** Opening Exercise input block **
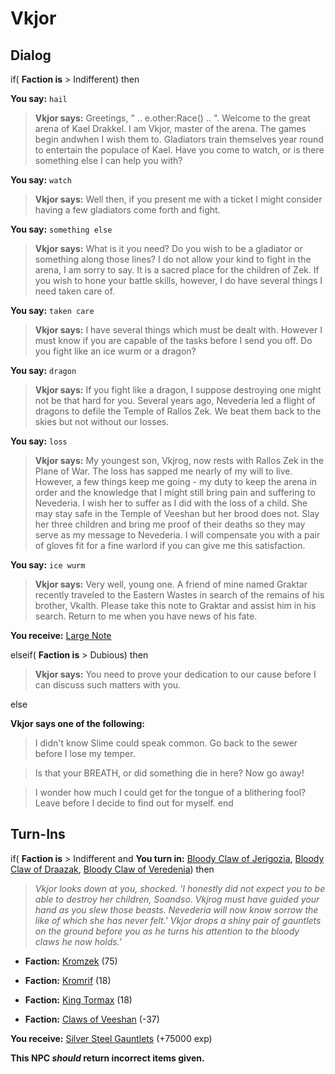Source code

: # Vkjor
## Dialog

if( **Faction is** > Indifferent) then


**You say:** `hail`




>**Vkjor says:** Greetings, " .. e.other:Race() .. ". Welcome to the great arena of Kael Drakkel. I am Vkjor, master of the arena. The games begin andwhen I wish them to. Gladiators train themselves year round to entertain the populace of Kael. Have you come to watch, or is there something else I can help you with?


**You say:** `watch`




>**Vkjor says:** Well then, if you present me with a ticket I might consider having a few gladiators come forth and fight.


**You say:** `something else`




>**Vkjor says:** What is it you need? Do you wish to be a gladiator or something along those lines? I do not allow your kind to fight in the arena, I am sorry to say. It is a sacred place for the children of Zek. If you wish to hone your battle skills, however, I do have several things I need taken care of.


**You say:** `taken care`




>**Vkjor says:** I have several things which must be dealt with. However I must know if you are capable of the tasks before I send you off. Do you fight like an ice wurm or a dragon?


**You say:** `dragon`




>**Vkjor says:** If you fight like a dragon, I suppose destroying one might not be that hard for you. Several years ago, Nevederia led a flight of dragons to defile the Temple of Rallos Zek. We beat them back to the skies but not without our losses.


**You say:** `loss`




>**Vkjor says:** My youngest son, Vkjrog, now rests with Rallos Zek in the Plane of War. The loss has sapped me nearly of my will to live. However, a few things keep me going - my duty to keep the arena in order and the knowledge that I might still bring pain and suffering to Nevederia. I wish her to suffer as I did with the loss of a child. She may stay safe in the Temple of Veeshan but her brood does not. Slay her three children and bring me proof of their deaths so they may serve as my message to Nevederia. I will compensate you with a pair of gloves fit for a fine warlord if you can give me this satisfaction.


**You say:** `ice wurm`




>**Vkjor says:** Very well, young one. A friend of mine named Graktar recently traveled to the Eastern Wastes in search of the remains of his brother, Vkalth. Please take this note to Graktar and assist him in his search. Return to me when you have news of his fate.



**You receive:**  [Large Note](/item/25102)


elseif( **Faction is** > Dubious) then


>**Vkjor says:** You need to prove your dedication to our cause before I can discuss such matters with you.

else


**Vkjor says one of the following:**

>I didn't know Slime could speak common.  Go back to the sewer before I lose my temper.

>Is that your BREATH, or did something die in here?  Now go away!

>I wonder how much I could get for the tongue of a blithering fool?  Leave before I decide to find out for myself.
end

## Turn-Ins





if( **Faction is** > Indifferent and  **You turn in:** [Bloody Claw of Jerigozia](/item/25128), [Bloody Claw of Draazak](/item/25129), [Bloody Claw of Veredenia](/item/25127)) then 


>*Vkjor looks down at you, shocked. 'I honestly did not expect you to be able to destroy her children, Soandso. Vkjrog must have guided your hand as you slew those beasts. Nevederia will now know sorrow the like of which she has never felt.' Vkjor drops a shiny pair of gauntlets on the ground before you as he turns his attention to the bloody claws he now holds.'*


* __Faction:__ [Kromzek](/faction/448) (75)


* __Faction:__ [Kromrif](/faction/419) (18)


* __Faction:__ [King Tormax](/faction/429) (18)


* __Faction:__ [Claws of Veeshan](/faction/430) (-37)


 **You receive:**  [Silver Steel Gauntlets](/item/25078) (+75000 exp)

**This NPC *should* return incorrect items given.**
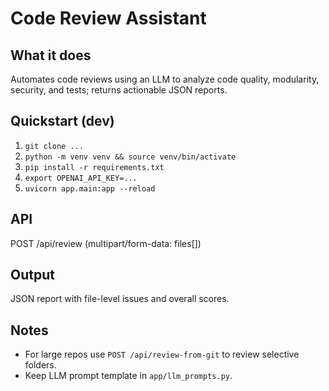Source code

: # Code Review Assistant

## What it does
Automates code reviews using an LLM to analyze code quality, modularity, security, and tests; returns actionable JSON reports.

## Quickstart (dev)
1. `git clone ...`
2. `python -m venv venv && source venv/bin/activate`
3. `pip install -r requirements.txt`
4. `export OPENAI_API_KEY=...`
5. `uvicorn app.main:app --reload`

## API
POST /api/review (multipart/form-data: files[])

## Output
JSON report with file-level issues and overall scores.

## Notes
- For large repos use `POST /api/review-from-git` to review selective folders.
- Keep LLM prompt template in `app/llm_prompts.py`.
  
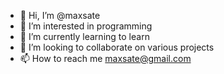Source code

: - 👋 Hi, I’m @maxsate
- 👀 I’m interested in programming
- 🌱 I’m currently learning to learn
- 💞️ I’m looking to collaborate on various projects
- 📫 How to reach me maxsate@gmail.com

<!---
maxsate/maxsate is a ✨ special ✨ repository because its `README.md` (this file) appears on your GitHub profile.
You can click the Preview link to take a look at your changes.
--->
** Closing Exercise input block **
**What the exercise asks**
Set the lines down exactly as they stand, beginning at the one that contains "Hi, I’m @maxsate" and stopping after the last line of the entries above.

**Result**
: - 👋 Hi, I’m @maxsate
- 👀 I’m interested in programming
- 🌱 I’m currently learning to learn
- 💞️ I’m looking to collaborate on various projects
- 📫 How to reach me maxsate@gmail.com

<!---
maxsate/maxsate is a ✨ special ✨ repository because its `README.md` (this file) appears on your GitHub profile.
You can click the Preview link to take a look at your changes.
--->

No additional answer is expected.